Gandeng tangan dua Unit Pelaksana Teknis (UPT) di lingkungan Kementerian Pertanian diharapkan makin meningkatkan kualitas dan relevansi output pelatihan. Kerja sama ini diarahkan untuk menyelaraskan kurikulum pelatihan dengan standar teknis terkini di lapangan.
Kunjungan tim BBPKH Cinagara ke BBPTUHPT Baturraden pada Kamis (5/2) menjadi langkah konkret dalam memperkuat sinergi pelaksanaan pelatihan sapi perah yang lebih aplikatif dan berbasis kebutuhan industri.

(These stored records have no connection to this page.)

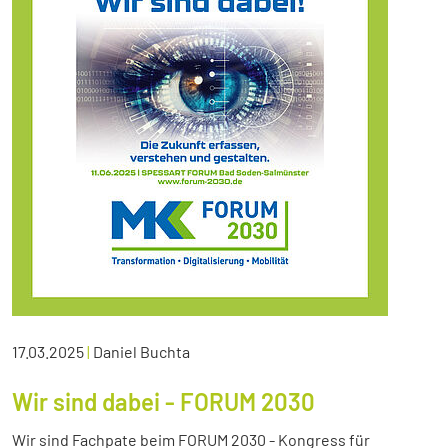
17.03.2025
|
Daniel Buchta
Wir sind dabei - FORUM 2030
Wir sind Fachpate beim FORUM 2030 - Kongress für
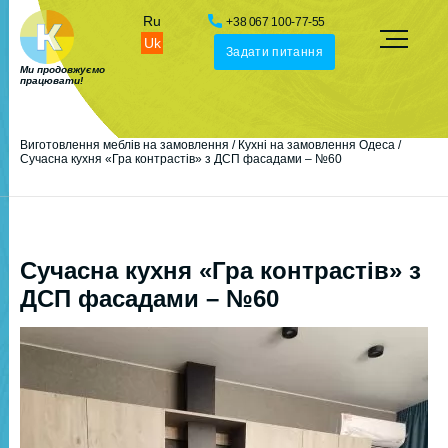
Ru
+38 067 100-77-55
Uk
Задати питання
Ми продовжуємо
працювати!
Виготовлення меблів на замовлення
/
Кухні на замовлення Одеса
/
Сучасна кухня «Гра контрастів» з ДСП фасадами – №60
Сучасна кухня «Гра контрастів» з
ДСП фасадами – №60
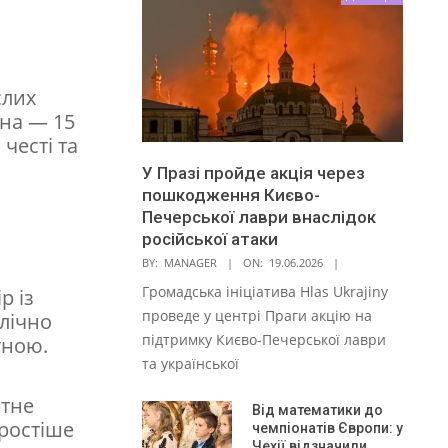
слих
ина — 15
честі та
У Празі пройде акція через
пошкодження Києво-
Печерської лаври внаслідок
російської атаки
BY:
MANAGER
ON:
19.06.2026
Громадська ініціатива Hlas Ukrajiny
р із
проведе у центрі Праги акцію на
лічно
підтримку Києво-Печерської лаври
тною.
та української
ртне
Від математики до
ростіше
чемпіонатів Європи: у
Чехії відзначили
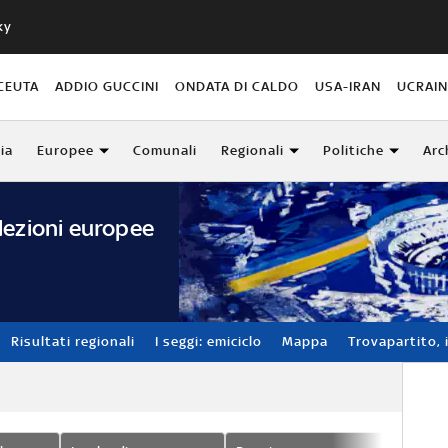
ky
CEUTA
ADDIO GUCCINI
ONDATA DI CALDO
USA-IRAN
UCRAI
lia
Europee
Comunali
Regionali
Politiche
Arc
lezioni europee
Risultati regionali
I seggi: emiciclo
Mappa
Trovapartito, i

Kepala BBPTUHPT Baturraden, Dani Kusworo menyampaikan, unitnya memiliki fasilitas lengkap yang sangat mendukung kegiatan pelatihan, khususnya pada pengembangan sapi perah. “Dengan fasilitas yang lengkap serta penerapan prinsip animal welfare yang telah berjalan dengan baik, hal ini menjadi daya tarik sekaligus nilai tambah bagi peserta pelatihan di bidang peternakan dan kesehatan hewan,” ujarnya.

Sementara itu, Kepala BBPKH Cinagara, Inneke Kusumawaty berharap kolaborasi ini mampu menghadirkan pengalaman pelatihan yang lebih komprehensif dalam meningkatkan kapasitas SDM peternakan. Ia menilai, sebagai pusat pembibitan ternak unggul nasional, BBPTUHPT Baturraden memiliki sarana prasarana serta objek praktik yang sangat representatif.
”Hal ini mendukung proses pembelajaran yang lebih aplikatif dan sesuai dengan kebutuhan nyata di lapangan,” ujar Inneke. Dukungan terhadap program Direktorat Jenderal Peternakan dan Kesehatan Hewan (Ditjen PKH) juga perlu diiringi dengan kesiapan SDM yang kompeten dan profesional.
“Melalui integrasi fungsi pelatihan BBPKH Cinagara dan fungsi produksi serta pembibitan BBPTUHPT, diharapkan akselerasi ini mampu meningkatkan kualitas SDM peternakan dapat mendorong laju populasi dan mutu ternak nasional secara cepat dan efektif,” katanya.
Sejalan dengan hal tersebut, Menteri Pertanian Andi Amran Sulaiman menekankan, penguatan SDM merupakan kunci utama dalam mewujudkan peternakan nasional yang tangguh, berdaya saing, dan berkelanjutan. Pelatihan yang terintegrasi dengan praktik lapangan dinilai mampu mempercepat adopsi teknologi serta peningkatan produktivitas ternak.
Hal senada disampaikan Kepala Badan Penyuluhan dan Pengembangan SDM Pertanian (BPPSDMP), Idha Widi Arsanti. Ia menyatakan, sinergi antar-UPT menjadi strategi penting dalam mencetak SDM pertanian yang kompeten, adaptif, dan siap menjawab tantangan sektor peternakan modern.
Ke depan, kedua instansi berkomitmen untuk terus memperkuat kolaborasi guna meningkatkan mutu SDM pertanian, khususnya di bidang peternakan sapi perah, sebagai bagian dari upaya mendukung pembangunan peternakan nasional yang berkelanjutan.